- TJSP determinou a penhora de um imóvel de Carla Zambelli em ação por uso indevido de foto de Guilherme Boulos, com indenização de R$ 17,7 mil não quitada.
- Penhora será em imóvel em Mairiporã; oficial de justiça deve relacionar bens encontrados, mesmo os de menor valor, para possível leilão.
- Em 2021, Zambelli publicou críticas a Boulos usando imagem do fotógrafo Peter Leone sem pagar direitos autorais nem obter autorização.
- A defesa alegou que a foto havia sido cedida a banco de imagens; Justiça não aceitou, pois não comprovada disponibilidade para uso livre de direitos.
- Zambelli está presa na Itália desde 2025 e enfrenta extradição; já foi condenada pelo STF a dez anos de prisão por invasão de sistemas do CNJ e falsidade ideológica, envolvendo hacker contratado.
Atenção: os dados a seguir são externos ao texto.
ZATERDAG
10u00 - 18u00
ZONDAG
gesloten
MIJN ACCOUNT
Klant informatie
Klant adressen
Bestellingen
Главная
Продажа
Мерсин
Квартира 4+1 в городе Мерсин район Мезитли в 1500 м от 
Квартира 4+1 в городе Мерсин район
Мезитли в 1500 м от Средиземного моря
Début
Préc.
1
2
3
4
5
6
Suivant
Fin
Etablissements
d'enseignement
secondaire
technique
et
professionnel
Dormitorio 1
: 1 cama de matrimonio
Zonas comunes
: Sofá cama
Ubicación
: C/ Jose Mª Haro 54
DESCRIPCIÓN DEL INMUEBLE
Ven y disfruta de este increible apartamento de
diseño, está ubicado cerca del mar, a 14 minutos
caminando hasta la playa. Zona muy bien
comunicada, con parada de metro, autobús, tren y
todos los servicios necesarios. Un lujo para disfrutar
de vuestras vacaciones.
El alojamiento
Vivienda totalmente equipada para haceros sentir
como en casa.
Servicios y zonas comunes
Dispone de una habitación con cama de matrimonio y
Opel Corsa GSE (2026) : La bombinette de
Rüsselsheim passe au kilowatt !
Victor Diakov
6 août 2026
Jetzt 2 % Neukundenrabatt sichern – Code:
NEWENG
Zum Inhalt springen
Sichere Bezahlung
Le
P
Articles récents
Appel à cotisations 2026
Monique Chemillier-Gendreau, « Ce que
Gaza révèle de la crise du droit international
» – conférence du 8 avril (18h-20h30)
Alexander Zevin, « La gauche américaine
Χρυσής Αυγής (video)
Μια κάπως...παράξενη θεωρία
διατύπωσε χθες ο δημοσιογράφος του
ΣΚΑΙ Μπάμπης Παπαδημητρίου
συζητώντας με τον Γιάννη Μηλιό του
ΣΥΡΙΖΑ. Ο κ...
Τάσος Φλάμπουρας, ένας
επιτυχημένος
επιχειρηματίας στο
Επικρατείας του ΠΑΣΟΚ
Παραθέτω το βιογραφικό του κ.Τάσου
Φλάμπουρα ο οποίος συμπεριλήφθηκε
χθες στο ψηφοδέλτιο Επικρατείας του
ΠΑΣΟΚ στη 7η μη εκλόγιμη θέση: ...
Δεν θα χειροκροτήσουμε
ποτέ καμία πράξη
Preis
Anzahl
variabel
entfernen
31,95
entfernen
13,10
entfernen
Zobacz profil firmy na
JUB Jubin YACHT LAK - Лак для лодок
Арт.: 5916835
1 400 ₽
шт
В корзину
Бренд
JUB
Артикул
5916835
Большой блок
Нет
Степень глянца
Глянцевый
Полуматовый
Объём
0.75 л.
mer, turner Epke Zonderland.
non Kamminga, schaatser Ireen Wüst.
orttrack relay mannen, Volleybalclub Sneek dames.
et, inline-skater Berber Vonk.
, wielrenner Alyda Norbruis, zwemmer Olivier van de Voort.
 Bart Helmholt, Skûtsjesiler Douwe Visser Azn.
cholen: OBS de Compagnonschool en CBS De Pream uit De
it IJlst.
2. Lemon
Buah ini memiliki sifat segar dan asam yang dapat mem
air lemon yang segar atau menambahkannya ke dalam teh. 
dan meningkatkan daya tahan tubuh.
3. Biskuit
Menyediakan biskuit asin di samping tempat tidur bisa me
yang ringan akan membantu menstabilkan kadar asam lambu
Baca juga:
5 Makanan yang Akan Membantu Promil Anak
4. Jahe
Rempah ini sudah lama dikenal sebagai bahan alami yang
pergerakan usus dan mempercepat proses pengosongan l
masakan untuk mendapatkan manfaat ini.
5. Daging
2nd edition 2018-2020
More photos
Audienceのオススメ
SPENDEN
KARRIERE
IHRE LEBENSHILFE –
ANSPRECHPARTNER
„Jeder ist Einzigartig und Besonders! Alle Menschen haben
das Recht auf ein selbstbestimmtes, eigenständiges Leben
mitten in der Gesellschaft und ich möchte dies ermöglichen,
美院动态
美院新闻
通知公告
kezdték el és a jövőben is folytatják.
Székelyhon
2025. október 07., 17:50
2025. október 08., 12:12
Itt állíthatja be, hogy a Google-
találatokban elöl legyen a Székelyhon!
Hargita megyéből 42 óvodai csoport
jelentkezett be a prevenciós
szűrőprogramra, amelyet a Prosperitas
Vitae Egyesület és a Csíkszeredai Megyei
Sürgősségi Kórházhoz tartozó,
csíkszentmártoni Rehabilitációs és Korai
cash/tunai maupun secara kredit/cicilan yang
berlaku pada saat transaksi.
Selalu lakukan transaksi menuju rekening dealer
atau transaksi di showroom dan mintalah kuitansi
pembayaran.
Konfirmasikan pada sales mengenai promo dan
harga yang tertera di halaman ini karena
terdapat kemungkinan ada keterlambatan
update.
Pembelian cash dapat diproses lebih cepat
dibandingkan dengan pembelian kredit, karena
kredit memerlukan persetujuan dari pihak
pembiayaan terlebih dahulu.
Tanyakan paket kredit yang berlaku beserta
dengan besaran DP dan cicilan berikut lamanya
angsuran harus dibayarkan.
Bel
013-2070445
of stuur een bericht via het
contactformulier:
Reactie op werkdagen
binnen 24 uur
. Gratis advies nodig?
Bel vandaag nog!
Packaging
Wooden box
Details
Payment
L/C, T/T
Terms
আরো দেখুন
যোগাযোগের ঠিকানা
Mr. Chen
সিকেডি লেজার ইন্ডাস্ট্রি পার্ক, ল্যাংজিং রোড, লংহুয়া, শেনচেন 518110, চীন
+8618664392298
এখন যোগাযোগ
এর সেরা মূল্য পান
O Tribunal de Justiça de São Paulo determinou a penhora de um imóvel de Carla Zambelli, ex-deputada federal. A decisão está relacionada a uma ação na qual ela foi condenada a indenizar Guilherme Boulos em R$ 17,7 mil pelo uso indevido de uma foto.
A penhora ocorreu porque a derrota na ação não teve pagamento quitado. O despacho, assinado pelo juiz Ricardo Kuei Hsu, da Vara do Juizado Especial Cível de Itaquera, determina que o oficial de justiça relate os bens encontrados, ainda que não estejam claramente passíveis de penhora. Os itens poderão ir a leilão após avaliação.
Segundo o processo, em 2021 Zambelli publicou críticas a Boulos utilizando uma imagem de autoria do fotógrafo Peter Leone sem autorização ou pagamento de direitos autorais. A defesa alegou que a foto teria sido cedida a um banco de imagens, argumento que não foi comprovado no processo.
A Justiça paulista não reconheceu a justificativa de uso livre de direitos, mantendo a obrigação de indenizar o fotógrafo. A decisão enfatiza que a autora não demonstrou que a foto estava disponível para uso sem pagamento, desconsiderando a alegação de cessão de direitos.
Zambelli está presa na Itália desde 2025 e enfrenta processo de extradição. Ela deixou o país após decisão do STF que a condenou a dez anos de prisão por invasão de sistemas do CNJ e falsidade ideológica, em associação com o hacker Walter Delgatti Neto. Ele afirmou ter sido contratado para acessar o CNJ e inserir um falso mandado de prisão contra o ministro Alexandre de Moraes.
Além disso, Zambelli já foi condenada a cinco anos e três meses de prisão em outro processo por porte ilegal de arma de fogo e constrangimento com emprego de arma. O caso envolve perseguição a um homem após uma discussão política em São Paulo.